Scientific injection moulding – part 2
First, read Scientific injection moulding – part 1.
In part 1 of this article we described the three initial steps of the Scientific Injection Moulding methodology, i.e. the basics of how to fill the cavities with the polymer melt. In this part we will see how to establish a process window with regards to melt temperature and packing pressure and what time we need for the packing and cooling phases in order to obtain a baseline for a stable process producing good quality parts.
4. Process window
When the phase of the process where the cavity is filled with plastic material is defined, it is now time to set the packing or holding pressure to make the plastic part resemble the tool steel geometry while the material solidifies and shrinks. The link between process and critical dimensions or other properties is now starting to become clear; known as the moulding area diagram, or MAD window. There will always be a difference between the part and the steel due to a linear shrinkage factor, but any other warpage or displacement can be considered as a defect and should be reduced to a minimum.
One initial target for the packing pressure is to aim for the theoretical weight of the part. However, as the density data from the plastic data sheet is only roughly stated, the final process window must be fine-tuned around verifiable data.
The process window for packing pressure and melt temperature can be derived from the conditions where sink marks in thick-walled sections, respectively flash at split lines, start to form.
5. Holding pressure time – gate seal study
Besides the actual level of packing pressure, the holding phase is also defined by its length in time. The practice to find this needed time is often referred to as a gate seal study. The holding phase of the moulding process should, in theory, compensate for the shrinkage of the material in the cavity as the part goes from liquid to solid. This compensation can be done up to the point where the gate is frozen and no more material can be pressed into the cavity. Note that in combination with a hot runner the gate never completely seals. The essence of this important step is however to establish the proper holding time until no more material is required.
The standard procedure for this step is to measure the weight of the parts moulded at a constant holding pressure, with increasing holding time and to plot the results in a graph. Where the graph is starting to flatten out, the gate, including most of the part, can be regarded as solid and the optimum hold pressure time can be estimated. For demanding applications it can be recommended to add a margin to the holding pressure time.

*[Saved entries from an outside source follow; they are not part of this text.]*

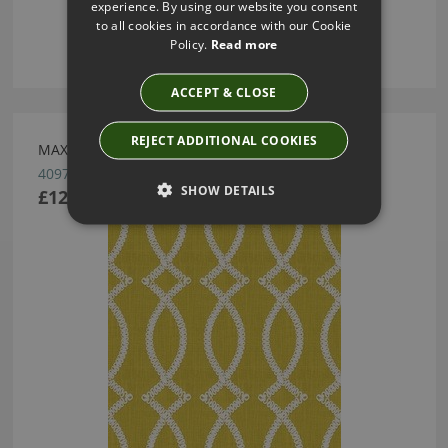
experience. By using our website you consent
to all cookies in accordance with our Cookie
Policy.
Read more
ACCEPT & CLOSE
REJECT ADDITIONAL COOKIES
MAXIME/CHARTREUSE BY KRAVET KATE SPADE
4097.40
SHOW DETAILS
£122.00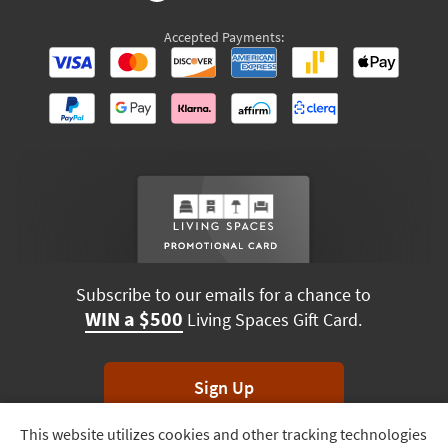
Subscribe to our emails for a chance to
WIN a $500
Living Spaces Gift Card.
Sign Up
*Unsubscribe anytime. Winners drawn monthly.
This website utilizes cookies and other tracking technologies
Track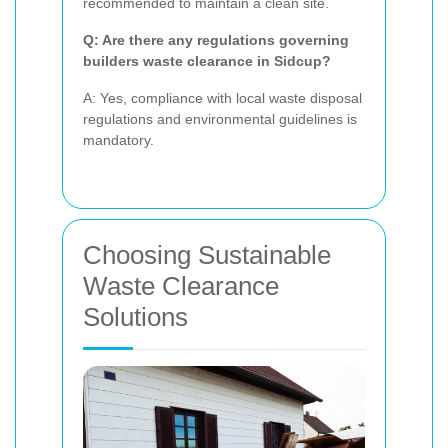
recommended to maintain a clean site.
Q: Are there any regulations governing
builders waste clearance in Sidcup?
A: Yes, compliance with local waste disposal
regulations and environmental guidelines is
mandatory.
Choosing Sustainable
Waste Clearance
Solutions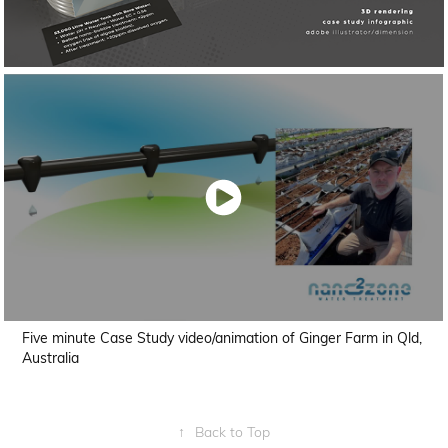
Five minute Case Study video/animation of Ginger Farm in Qld,
Australia
↑
Back to Top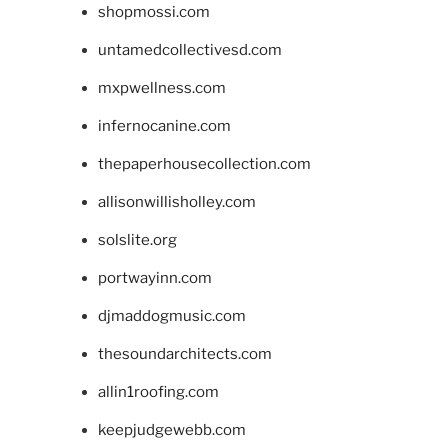
shopmossi.com
untamedcollectivesd.com
mxpwellness.com
infernocanine.com
thepaperhousecollection.com
allisonwillisholley.com
solslite.org
portwayinn.com
djmaddogmusic.com
thesoundarchitects.com
allin1roofing.com
keepjudgewebb.com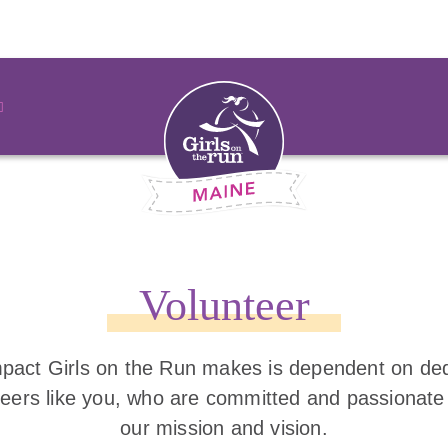
Volunteer
pact Girls on the Run makes is dependent on de
teers like you, who are committed and passionate
our mission and vision.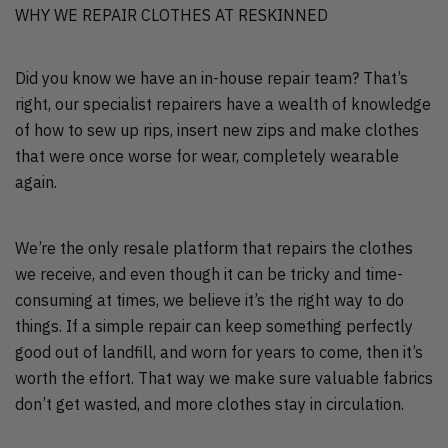
WHY WE REPAIR CLOTHES AT RESKINNED
Did you know we have an in-house repair team? That’s
right, our specialist repairers have a wealth of knowledge
of how to sew up rips, insert new zips and make clothes
that were once worse for wear, completely wearable
again.
We’re the only resale platform that repairs the clothes
we receive, and even though it can be tricky and time-
consuming at times, we believe it’s the right way to do
things. If a simple repair can keep something perfectly
good out of landfill, and worn for years to come, then it’s
worth the effort. That way we make sure valuable fabrics
don’t get wasted, and more clothes stay in circulation.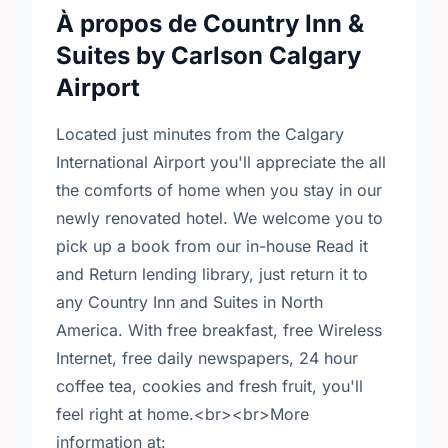
À propos de Country Inn &
Suites by Carlson Calgary
Airport
Located just minutes from the Calgary
International Airport you'll appreciate the all
the comforts of home when you stay in our
newly renovated hotel. We welcome you to
pick up a book from our in-house Read it
and Return lending library, just return it to
any Country Inn and Suites in North
America. With free breakfast, free Wireless
Internet, free daily newspapers, 24 hour
coffee tea, cookies and fresh fruit, you'll
feel right at home.<br><br>More
information at:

6. Fine-tuning cooling – Cooling study
The cooling phase of the process cycle has until now been set to a good-enough time based on a moulding simulation study or from experience. During the previous five steps in the setup process, the goal of each individual step has been to optimize the process for its ability to produce consistent quality over time, without focusing too much on the quality of the part itself. The logic behind this approach is of course that the process has to be fairly optimized before any decisions are made to adjust tool dimensions or any other adjustment with impact on the part that may be very costly to adjust.
During the final step in the 6-step process setup the cooling time will be optimized according to actual part dimensions. Preferably two large dimensions are evaluated at different cooling times and when both dimensions show stability at acceptable values, in regards to nominal value and tolerances, the cooling time can be defined.
We have in two articles described a well-established and accepted procedure to develop and document the setup of a moulding process according to scientific principles.
Although Scientific Injection Moulding may not always solve each process problem, the process derived from this methodology gives you a well-defined starting point for further problem solving. Good luck!